I'll look into it. I was unaware until this comment that such testing existed. My 23andMe results show I don't have the markers so celiac disease, and SNPedia findings don't show anything likely to be related to gluten. I'll see if it's possible to find testing that might indicate non-allergic food sensitivities that isn't also bogus.
My several cents :
It's not just about celiac disease. There are several other disorders that seem to be worsened by gluten, the first one that comes to my mind is endometriosis.
The way I see it, it seems that some people are susceptible to pro inflammatory effects of gluten, whereas most are not. So if you already have an inflammatory disorder or autoimmune condition AND have this inflammatory sensitivity then gluten will worsen it.

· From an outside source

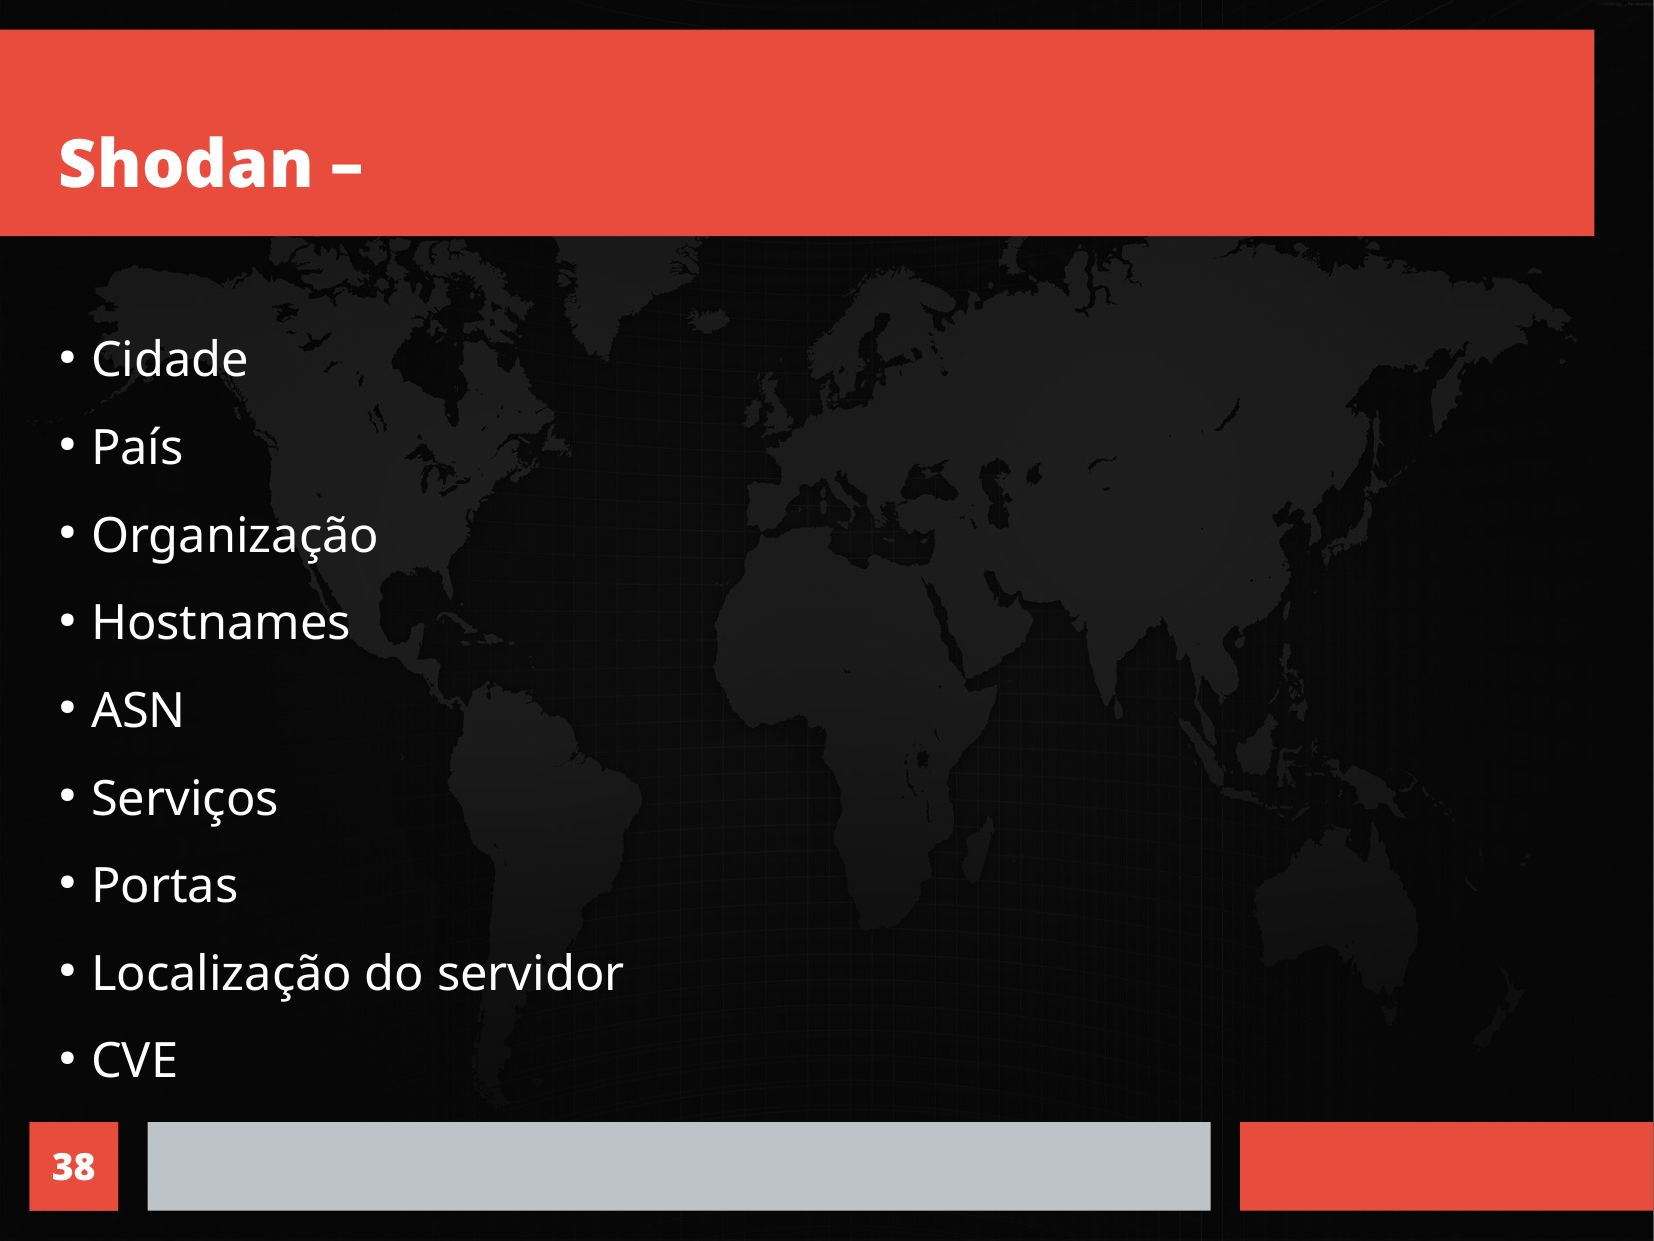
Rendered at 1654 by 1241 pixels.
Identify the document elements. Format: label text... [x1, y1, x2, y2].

I don't know if this susceptibility to gluten's inflammatory effect is genetic, or genetically identified / identifiable. Whereas you can indeed identify celiac related antibodies using various tests.
This fits my model that gluten somehow contributes to autoimmune/inflammation "load" and that because I'm now dealing with chronically worse asthma, even with treatment it may not be getting me down to a low enough level to consume as much gluten (or something else!) as I could in the past without issue.
I've been having some weird health issues somehow triggered after eating. I've been working with a nutritionist. They recommend, among other things, trying to eliminate gluten some of the time on the idea that gluten puts stress on the digestive system and can expose other issues that the body would normally handle. This is something like a load-bearing model: the body bears the load of bad stuff coming in without issue up until it is overloaded and then you start to get weird symptoms as various systems strain to keep up with the load of bad stuff. The proposal is that gluten is one such bad stuff.
It's hard to find anything useful on Google that might give me a good model of how gluten sensitivity would work or why gluten might matter in such a load-bearing model (or, stepping back, that such a load-bearing model is even reasonable).
On LW I only found this old post, which is useful but not enough detail.
So, does anyone have a gears-level model of gluten sensitivity? Links or explanations would be helpful as I try to evaluate what interventions might and might not be worth trying.